→ Supplied entries:

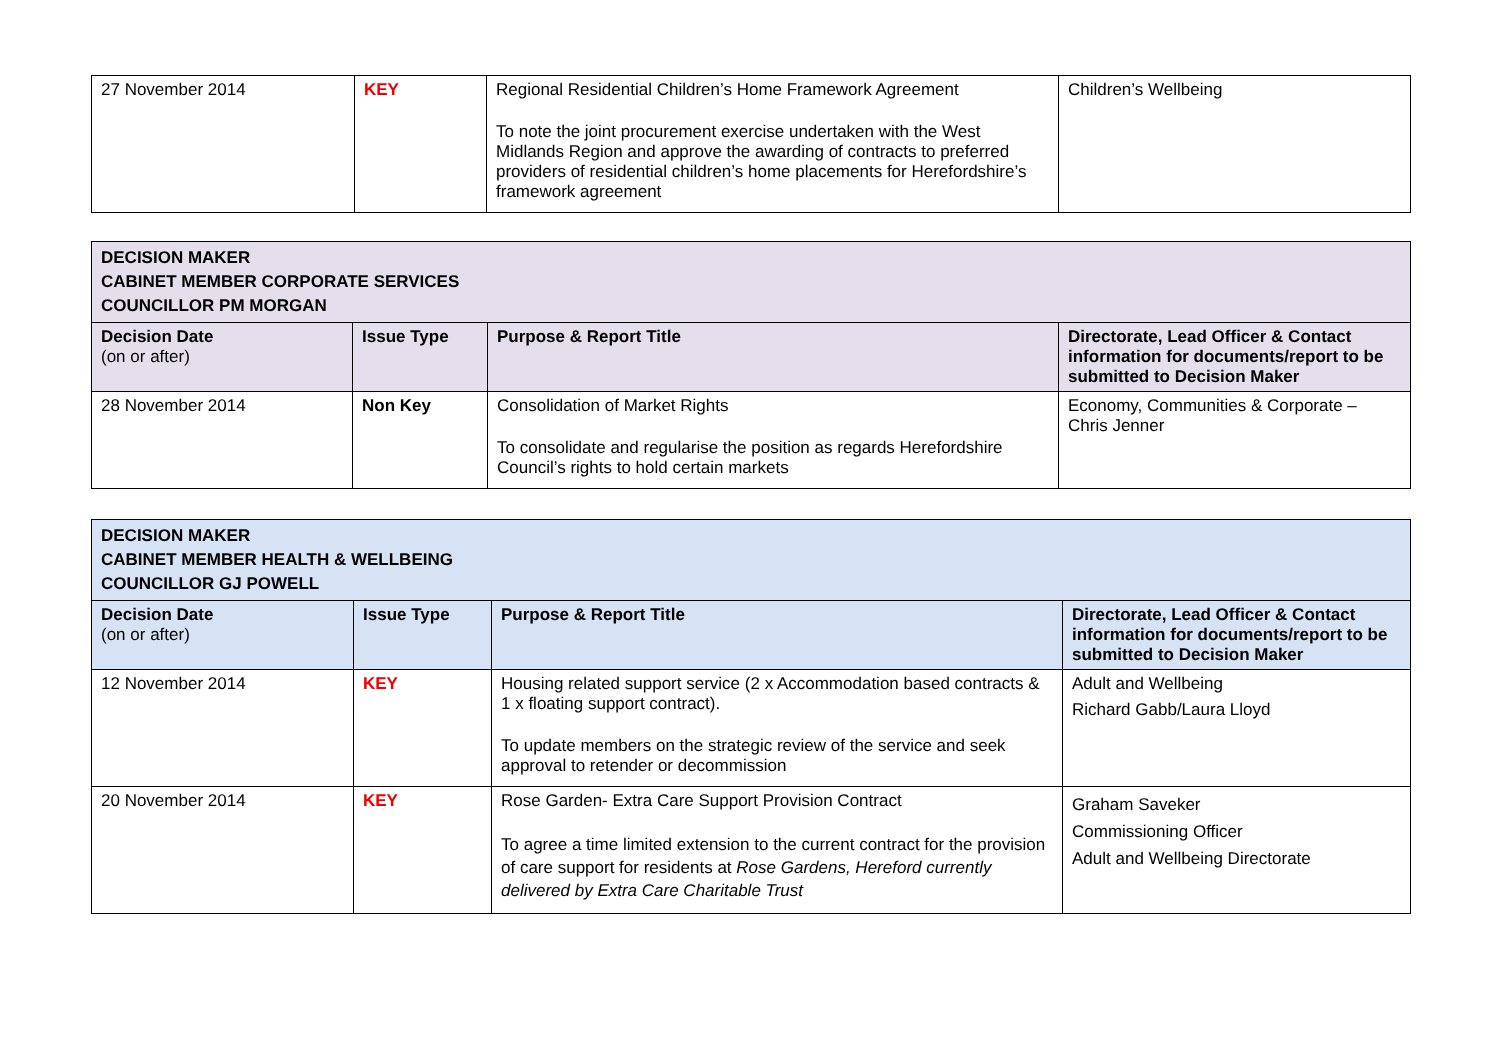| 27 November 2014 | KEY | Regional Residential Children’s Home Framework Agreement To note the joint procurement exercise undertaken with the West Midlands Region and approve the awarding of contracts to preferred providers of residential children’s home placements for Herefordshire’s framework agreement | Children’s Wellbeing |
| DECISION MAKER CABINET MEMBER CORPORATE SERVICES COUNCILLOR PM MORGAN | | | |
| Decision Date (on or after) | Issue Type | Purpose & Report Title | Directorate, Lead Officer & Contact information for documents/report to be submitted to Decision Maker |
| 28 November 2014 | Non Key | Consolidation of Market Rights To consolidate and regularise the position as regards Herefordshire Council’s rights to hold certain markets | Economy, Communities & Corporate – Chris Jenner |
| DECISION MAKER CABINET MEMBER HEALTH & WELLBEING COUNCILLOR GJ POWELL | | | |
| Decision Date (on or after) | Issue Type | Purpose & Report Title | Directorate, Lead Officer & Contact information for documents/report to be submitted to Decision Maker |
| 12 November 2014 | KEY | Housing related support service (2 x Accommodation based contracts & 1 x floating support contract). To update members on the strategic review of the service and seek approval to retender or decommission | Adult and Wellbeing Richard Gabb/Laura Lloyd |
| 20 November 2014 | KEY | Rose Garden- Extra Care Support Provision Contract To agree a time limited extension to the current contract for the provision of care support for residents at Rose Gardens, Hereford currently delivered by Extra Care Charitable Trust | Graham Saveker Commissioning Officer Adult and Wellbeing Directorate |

→ What this task involves: Search term "Adult": count the lines of the listing in which it appears, and give the number with nothing further.

→ Solution for this problem: 2